Las acciones estaban protagonizadas por pequeños equipos de entre dos y cinco insurgentes, dotados con armas ligeras y granadas. Realizaban incursiones de pequeña envergadura contra los convoyes en retirada. Una vez atacado el objetivo, se replegaban rápidamente con motocicletas o vehículos ligeros.

El hostigamiento, explican las fuentes consultadas, fue “continuo”, permanente. Tanto que buena parte de los vehículos que se utilizaron en aquella marcha volvieron a España con multitud de impactos de bala en la carrocería disparadas por AK-47. Algunos de estos transportes “no se quieren enseñar en actos públicos porque parecen coladores” afirman militares consultados por ECD.

Los convoyes se movían a unos dos kilómetros por hora, sobre todo por el difícil trabajo de los vehículos Husky, cuya tarea consistía en ir en vanguardia detectando cambios de densidad en el terreno y señalizando posibles emplazamientos de artefactos explosivos improvisados (IEDs).
El peligro de los IEDs

Inteligencia había advertido claramente de que la insurgencia utilizaría los IEDs, una de sus armas más efectivas en relación al número de bajas que causaron en toda la misión. Por ello, el temor era máximo.

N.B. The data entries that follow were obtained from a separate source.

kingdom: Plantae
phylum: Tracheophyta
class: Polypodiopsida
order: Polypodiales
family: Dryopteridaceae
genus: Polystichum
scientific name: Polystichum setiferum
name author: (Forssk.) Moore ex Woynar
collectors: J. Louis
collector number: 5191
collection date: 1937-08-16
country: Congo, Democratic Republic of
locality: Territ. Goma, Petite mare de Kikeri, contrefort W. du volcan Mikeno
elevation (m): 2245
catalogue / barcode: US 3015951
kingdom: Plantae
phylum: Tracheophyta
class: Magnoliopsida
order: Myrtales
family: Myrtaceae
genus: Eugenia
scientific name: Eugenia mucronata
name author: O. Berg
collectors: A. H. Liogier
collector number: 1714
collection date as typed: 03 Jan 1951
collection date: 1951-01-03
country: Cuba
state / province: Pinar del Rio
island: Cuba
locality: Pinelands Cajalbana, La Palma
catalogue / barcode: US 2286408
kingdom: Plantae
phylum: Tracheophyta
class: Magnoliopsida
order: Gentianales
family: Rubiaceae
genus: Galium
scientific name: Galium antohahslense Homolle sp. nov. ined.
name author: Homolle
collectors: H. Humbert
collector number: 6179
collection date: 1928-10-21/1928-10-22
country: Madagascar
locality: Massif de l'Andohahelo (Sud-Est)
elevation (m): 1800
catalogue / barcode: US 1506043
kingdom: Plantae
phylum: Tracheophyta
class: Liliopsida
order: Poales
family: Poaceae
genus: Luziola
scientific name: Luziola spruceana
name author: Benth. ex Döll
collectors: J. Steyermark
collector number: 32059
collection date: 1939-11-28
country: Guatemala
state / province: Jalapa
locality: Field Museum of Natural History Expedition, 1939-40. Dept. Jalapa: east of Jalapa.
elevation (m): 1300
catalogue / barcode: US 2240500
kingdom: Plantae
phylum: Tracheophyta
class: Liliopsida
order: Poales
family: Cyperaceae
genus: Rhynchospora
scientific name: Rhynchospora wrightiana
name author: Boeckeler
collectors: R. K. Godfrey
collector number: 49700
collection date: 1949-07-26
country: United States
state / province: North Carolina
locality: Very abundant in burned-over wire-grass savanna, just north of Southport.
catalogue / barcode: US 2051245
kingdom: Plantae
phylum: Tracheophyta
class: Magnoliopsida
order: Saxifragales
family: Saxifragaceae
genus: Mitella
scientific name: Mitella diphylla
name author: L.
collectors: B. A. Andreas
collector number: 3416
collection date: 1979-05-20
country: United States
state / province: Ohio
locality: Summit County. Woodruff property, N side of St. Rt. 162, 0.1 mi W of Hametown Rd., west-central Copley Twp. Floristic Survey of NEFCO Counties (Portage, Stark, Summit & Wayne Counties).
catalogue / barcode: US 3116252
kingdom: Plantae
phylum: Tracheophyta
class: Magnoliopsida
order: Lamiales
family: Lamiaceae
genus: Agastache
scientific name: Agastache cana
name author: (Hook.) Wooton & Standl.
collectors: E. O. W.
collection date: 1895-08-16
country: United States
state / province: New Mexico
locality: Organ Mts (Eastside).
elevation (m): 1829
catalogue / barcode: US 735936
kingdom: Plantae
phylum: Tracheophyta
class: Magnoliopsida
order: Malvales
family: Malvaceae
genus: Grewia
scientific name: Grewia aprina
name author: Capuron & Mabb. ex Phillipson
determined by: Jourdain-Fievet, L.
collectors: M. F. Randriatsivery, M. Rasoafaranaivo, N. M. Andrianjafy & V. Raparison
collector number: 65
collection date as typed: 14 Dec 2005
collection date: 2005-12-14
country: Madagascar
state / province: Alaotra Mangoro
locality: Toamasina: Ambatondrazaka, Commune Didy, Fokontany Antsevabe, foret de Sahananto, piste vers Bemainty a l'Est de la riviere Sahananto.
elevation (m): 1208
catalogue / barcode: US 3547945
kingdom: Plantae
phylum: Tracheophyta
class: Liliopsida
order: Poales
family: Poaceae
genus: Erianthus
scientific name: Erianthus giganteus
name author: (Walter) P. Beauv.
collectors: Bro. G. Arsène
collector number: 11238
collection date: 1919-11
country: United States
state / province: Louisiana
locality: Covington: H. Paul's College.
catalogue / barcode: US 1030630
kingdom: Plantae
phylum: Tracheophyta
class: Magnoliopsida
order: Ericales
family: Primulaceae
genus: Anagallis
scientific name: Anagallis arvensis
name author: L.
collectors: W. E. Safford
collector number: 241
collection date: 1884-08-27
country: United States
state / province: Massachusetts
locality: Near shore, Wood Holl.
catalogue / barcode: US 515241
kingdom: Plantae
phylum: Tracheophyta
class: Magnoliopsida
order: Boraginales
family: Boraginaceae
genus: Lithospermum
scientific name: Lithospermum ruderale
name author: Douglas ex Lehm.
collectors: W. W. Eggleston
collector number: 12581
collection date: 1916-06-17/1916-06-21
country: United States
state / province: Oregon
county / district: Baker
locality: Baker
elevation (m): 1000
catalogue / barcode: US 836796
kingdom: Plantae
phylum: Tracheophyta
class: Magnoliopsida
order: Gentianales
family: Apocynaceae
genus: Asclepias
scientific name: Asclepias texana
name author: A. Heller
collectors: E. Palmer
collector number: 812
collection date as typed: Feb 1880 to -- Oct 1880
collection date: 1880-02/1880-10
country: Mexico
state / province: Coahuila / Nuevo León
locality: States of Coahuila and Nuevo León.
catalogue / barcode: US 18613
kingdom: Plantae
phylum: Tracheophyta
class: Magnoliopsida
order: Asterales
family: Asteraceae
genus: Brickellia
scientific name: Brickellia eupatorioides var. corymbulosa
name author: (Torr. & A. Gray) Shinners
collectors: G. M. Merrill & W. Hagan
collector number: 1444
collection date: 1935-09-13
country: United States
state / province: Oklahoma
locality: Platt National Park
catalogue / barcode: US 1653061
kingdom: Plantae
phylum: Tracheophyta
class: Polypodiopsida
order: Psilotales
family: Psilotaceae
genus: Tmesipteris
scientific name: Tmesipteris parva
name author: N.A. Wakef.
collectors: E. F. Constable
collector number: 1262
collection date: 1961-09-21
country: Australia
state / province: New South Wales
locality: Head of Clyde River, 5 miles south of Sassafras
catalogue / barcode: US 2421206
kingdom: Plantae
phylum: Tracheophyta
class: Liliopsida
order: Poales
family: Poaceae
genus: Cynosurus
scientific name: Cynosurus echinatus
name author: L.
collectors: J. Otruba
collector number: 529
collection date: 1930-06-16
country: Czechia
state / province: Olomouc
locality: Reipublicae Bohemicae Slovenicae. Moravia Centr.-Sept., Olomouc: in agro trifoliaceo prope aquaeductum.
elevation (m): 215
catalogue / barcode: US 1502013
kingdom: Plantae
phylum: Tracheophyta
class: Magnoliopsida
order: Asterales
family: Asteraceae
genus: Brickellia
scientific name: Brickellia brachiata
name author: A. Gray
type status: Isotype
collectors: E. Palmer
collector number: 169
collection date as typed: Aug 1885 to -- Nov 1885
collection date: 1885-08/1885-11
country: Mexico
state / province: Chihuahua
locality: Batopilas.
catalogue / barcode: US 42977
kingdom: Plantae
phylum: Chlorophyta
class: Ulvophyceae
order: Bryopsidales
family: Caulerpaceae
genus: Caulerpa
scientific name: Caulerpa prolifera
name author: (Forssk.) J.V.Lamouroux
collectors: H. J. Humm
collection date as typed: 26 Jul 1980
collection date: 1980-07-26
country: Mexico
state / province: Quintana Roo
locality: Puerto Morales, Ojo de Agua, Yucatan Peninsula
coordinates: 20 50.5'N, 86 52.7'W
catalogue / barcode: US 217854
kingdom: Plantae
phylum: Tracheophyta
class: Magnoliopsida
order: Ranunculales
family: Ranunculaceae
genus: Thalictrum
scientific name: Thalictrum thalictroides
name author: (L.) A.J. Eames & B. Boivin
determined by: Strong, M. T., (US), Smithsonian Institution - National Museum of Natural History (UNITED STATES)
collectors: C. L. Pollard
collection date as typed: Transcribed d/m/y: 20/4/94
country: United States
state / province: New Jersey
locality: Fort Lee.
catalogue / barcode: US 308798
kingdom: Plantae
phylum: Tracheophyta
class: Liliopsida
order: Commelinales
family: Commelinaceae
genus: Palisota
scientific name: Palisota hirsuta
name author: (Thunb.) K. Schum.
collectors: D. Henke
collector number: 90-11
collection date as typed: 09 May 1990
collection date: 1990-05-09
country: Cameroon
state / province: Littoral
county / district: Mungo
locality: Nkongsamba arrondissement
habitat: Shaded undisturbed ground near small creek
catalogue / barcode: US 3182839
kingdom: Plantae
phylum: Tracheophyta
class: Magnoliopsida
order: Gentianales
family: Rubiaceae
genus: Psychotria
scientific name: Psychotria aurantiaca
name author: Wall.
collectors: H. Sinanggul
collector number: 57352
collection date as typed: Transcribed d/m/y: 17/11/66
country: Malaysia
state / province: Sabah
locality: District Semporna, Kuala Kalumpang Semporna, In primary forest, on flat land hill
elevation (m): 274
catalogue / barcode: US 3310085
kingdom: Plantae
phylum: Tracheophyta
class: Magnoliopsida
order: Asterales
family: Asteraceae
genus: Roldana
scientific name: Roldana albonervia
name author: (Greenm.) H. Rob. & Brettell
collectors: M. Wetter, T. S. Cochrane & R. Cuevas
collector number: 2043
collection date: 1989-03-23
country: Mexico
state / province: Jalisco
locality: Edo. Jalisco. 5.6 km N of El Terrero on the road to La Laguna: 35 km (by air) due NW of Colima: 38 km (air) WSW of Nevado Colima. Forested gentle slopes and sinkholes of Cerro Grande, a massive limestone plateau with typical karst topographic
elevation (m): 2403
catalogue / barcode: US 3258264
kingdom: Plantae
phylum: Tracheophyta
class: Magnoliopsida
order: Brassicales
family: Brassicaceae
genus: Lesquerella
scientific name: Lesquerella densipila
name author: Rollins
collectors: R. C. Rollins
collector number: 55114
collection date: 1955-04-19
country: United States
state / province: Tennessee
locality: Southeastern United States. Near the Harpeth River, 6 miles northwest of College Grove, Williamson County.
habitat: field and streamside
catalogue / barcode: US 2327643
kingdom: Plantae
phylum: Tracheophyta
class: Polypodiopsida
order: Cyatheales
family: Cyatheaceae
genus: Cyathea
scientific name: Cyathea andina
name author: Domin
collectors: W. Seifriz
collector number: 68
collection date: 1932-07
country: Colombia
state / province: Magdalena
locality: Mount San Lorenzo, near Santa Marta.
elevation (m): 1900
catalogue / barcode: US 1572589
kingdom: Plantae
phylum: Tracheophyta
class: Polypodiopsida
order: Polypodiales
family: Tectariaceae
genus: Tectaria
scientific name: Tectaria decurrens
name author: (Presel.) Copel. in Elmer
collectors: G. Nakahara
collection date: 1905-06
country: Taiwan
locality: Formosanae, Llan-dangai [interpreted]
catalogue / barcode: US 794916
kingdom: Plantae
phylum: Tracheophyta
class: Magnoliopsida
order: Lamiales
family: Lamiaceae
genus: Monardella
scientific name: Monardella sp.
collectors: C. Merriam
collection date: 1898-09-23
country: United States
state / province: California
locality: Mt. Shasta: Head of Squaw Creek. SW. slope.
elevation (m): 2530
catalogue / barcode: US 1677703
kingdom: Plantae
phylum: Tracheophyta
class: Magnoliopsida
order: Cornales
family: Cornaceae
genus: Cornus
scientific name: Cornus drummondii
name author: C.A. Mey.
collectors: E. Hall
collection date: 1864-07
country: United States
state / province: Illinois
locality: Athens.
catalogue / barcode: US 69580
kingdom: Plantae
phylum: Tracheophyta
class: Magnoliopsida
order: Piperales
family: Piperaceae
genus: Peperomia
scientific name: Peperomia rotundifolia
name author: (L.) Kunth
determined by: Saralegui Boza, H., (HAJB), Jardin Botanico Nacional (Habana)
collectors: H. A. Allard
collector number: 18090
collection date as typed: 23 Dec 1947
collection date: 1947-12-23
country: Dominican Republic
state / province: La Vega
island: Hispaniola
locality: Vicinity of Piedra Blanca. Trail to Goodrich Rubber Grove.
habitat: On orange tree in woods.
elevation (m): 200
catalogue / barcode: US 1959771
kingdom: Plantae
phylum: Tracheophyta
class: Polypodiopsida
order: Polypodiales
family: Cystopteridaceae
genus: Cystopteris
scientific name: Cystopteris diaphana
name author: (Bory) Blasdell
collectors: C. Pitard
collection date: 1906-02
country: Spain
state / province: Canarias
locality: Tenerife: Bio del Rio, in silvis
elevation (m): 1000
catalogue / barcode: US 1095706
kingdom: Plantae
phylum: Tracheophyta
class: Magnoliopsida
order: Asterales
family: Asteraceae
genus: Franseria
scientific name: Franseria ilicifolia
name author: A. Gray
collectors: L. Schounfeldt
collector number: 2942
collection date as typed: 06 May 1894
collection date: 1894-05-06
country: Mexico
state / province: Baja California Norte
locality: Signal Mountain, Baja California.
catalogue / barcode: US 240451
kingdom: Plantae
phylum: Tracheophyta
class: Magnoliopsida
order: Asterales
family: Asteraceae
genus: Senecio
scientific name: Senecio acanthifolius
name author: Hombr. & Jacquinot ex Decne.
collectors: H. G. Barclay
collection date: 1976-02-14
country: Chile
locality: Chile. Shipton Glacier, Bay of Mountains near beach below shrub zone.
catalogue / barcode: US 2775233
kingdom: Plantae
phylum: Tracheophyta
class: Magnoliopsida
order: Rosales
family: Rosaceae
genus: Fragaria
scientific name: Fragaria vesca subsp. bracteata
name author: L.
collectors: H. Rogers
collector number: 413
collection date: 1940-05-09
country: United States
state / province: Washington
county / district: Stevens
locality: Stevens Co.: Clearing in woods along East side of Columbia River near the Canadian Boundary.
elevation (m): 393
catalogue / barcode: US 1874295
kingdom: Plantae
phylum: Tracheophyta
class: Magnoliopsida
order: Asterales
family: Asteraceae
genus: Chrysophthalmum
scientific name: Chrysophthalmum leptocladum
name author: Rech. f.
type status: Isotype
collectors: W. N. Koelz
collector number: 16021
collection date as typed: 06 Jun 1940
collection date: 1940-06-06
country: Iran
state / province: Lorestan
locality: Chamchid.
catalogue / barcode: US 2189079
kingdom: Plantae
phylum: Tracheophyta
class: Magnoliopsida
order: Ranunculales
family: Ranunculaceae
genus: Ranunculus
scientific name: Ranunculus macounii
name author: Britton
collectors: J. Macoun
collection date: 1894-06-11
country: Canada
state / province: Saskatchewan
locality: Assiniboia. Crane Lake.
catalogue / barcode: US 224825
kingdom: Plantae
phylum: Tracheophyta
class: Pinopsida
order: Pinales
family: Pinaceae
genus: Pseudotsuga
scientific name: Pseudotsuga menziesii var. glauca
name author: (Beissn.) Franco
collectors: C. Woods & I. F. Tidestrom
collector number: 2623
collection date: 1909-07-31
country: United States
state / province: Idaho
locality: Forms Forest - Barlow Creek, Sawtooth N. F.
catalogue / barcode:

En las zonas donde los expertos militares identificaban la posible colocación de explosivos bajo el terreno, los Huskys procedían a deshinchar sus ruedas para disminuir la presión y facilitar la detección de tierra removida recientemente. Esa técnica, “extremadamente eficaz” a la hora de encontrar amenazas, también convertía a los convoyes en un “blanco muy fácil por su lentitud”, perfecto para la insurgencia.

“Los disparos desde ambos flancos eran continuos y sólo cesaban cuando los Tigre –helicópteros de ataque enviados para dar cobertura a la operación- hacían acto de presencia”. Cuando había disparos, explican testigos presenciales, “todos los vehículos quedaban detenidos para evaluar la amenaza y responder adecuadamente”.

En uno de los incidentes, un cabo resultó herido de bala en una pierna, aunque tras ser atendido por los equipos médicos su caso no revistió mayor gravedad.
Un RG-31 voló por los aires

Uno de los sucesos más graves que recuerdan quienes estuvieron involucrados en aquel repliegue tuvo como protagonista a uno de los vehículos RG-31 que formaba parte del convoy.

Durante una de las rutas, en una zona próxima al paso de Sabzak –un desfiladero estrecho que preocupaba especialmente a la inteligencia militar-, un blindado pisó una mina que no había sido detectada.

La deflagración del artefacto provocó que el vehículo se elevara en el aire algunos metros y volcase. La falta de experiencia de los insurgentes que instalaron la trampa evitó una tragedia mayor: habían colocado la espoleta al revés, por lo que la explosión se produjo hacia el interior del terreno y no hacia el exterior.